Unfortunately, we are dealing with a binary tree, so trying to find the "next lowest" or "next highest" price might mean going all the way down to a leaf node... hardly efficient either...

Hey @kjgd ,
sorry for the delayed answer, the holidays are a busy time at my house :)

Just to clarify - you want to query the top X price levels on the bid and ask sides, right?

try this:

levels_sorted = sorted(lob._price_levels.keys())
bids = [price_level for price_level in levels_sorted if price_level < lob.best_ask]
asks = [price_level for price_level in levels_sorted if price_level > lob.best_bid]

That gives you the order book's limit levels as sorted dict keys.

Unfortunately, we are dealing with a binary tree, so trying to find the "next lowest" or "next highest" price might mean going all the way down to a leaf node... hardly efficient either...
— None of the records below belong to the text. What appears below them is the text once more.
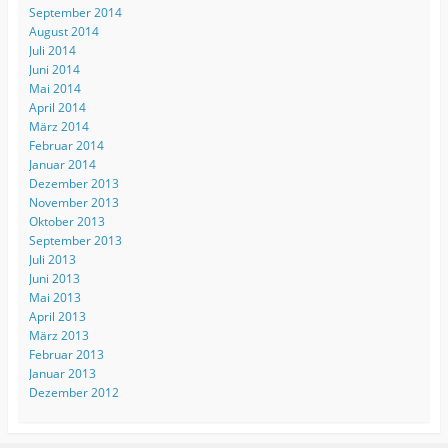
September 2014
August 2014
Juli 2014
Juni 2014
Mai 2014
April 2014
März 2014
Februar 2014
Januar 2014
Dezember 2013
November 2013
Oktober 2013
September 2013
Juli 2013
Juni 2013
Mai 2013
April 2013
März 2013
Februar 2013
Januar 2013
Dezember 2012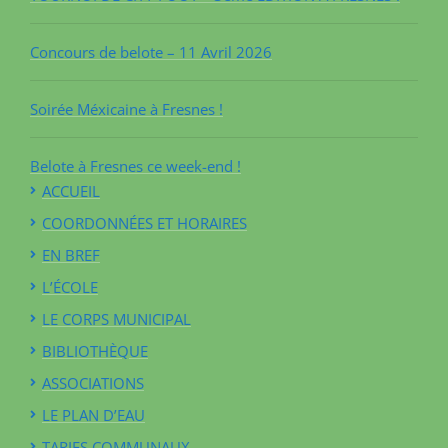
Concours de belote – 11 Avril 2026
Soirée Méxicaine à Fresnes !
Belote à Fresnes ce week-end !
ACCUEIL
COORDONNÉES ET HORAIRES
EN BREF
L’ÉCOLE
LE CORPS MUNICIPAL
BIBLIOTHÈQUE
ASSOCIATIONS
LE PLAN D’EAU
TARIFS COMMUNAUX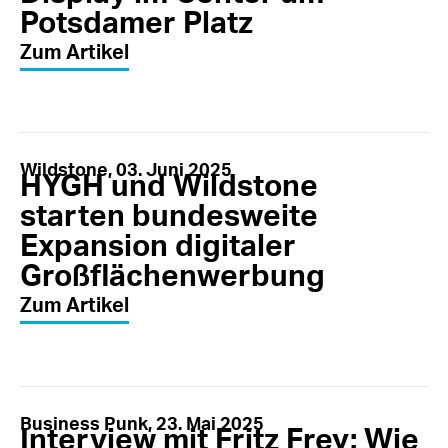
Potsdamer Platz
Zum Artikel
Wildstone, 03. Juni 2025
HYGH und Wildstone
starten bundesweite
Expansion digitaler
Großflächenwerbung
Zum Artikel
Business Punk, 23. Mai 2025
Interview mit Fritz Frey: Wie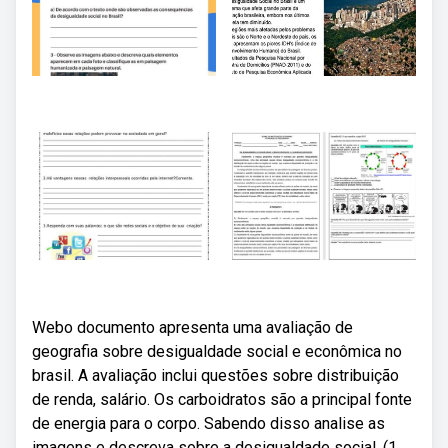
Webo documento apresenta uma avaliação de
geografia sobre desigualdade social e econômica no
brasil. A avaliação inclui questões sobre distribuição
de renda, salário. Os carboidratos são a principal fonte
de energia para o corpo. Sabendo disso analise as
imagens e descreva sobre a desigualdade social. (1.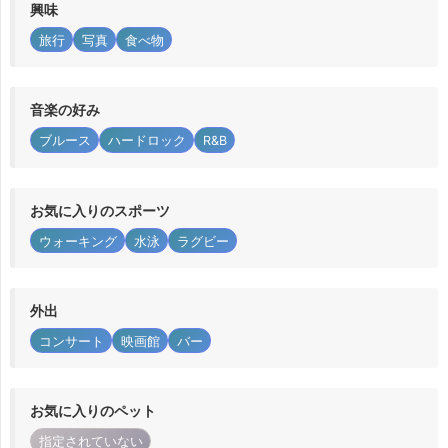
興味
旅行
写真
食べ物
音楽の好み
ブルース
ハードロック
R&B
お気に入りのスポーツ
ウォーキング
水泳
ラグビー
外出
コンサート
映画館
バー
お気に入りのペット
指定されていない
this Implementation is meant to keep track of an order book in an efficient way - not display it efficiently. You're therefore correct that it doesn't do that very well.

kjgd commented

Hey @nlsdfnbch no worries :)

Yes, exactly. Your way is considerably neater, thanks.

this Implementation is meant to keep track of an order book in an efficient way - not display it efficiently. You're therefore correct that it doesn't do that very well.

I see. It seems an unusual design choice... how is the implementation meant to be used, then?

It was initially meant as the core component of a trading engine. The main goal was to be able to quickly determine top levels and execute trades. We never really thought about visualizing the book.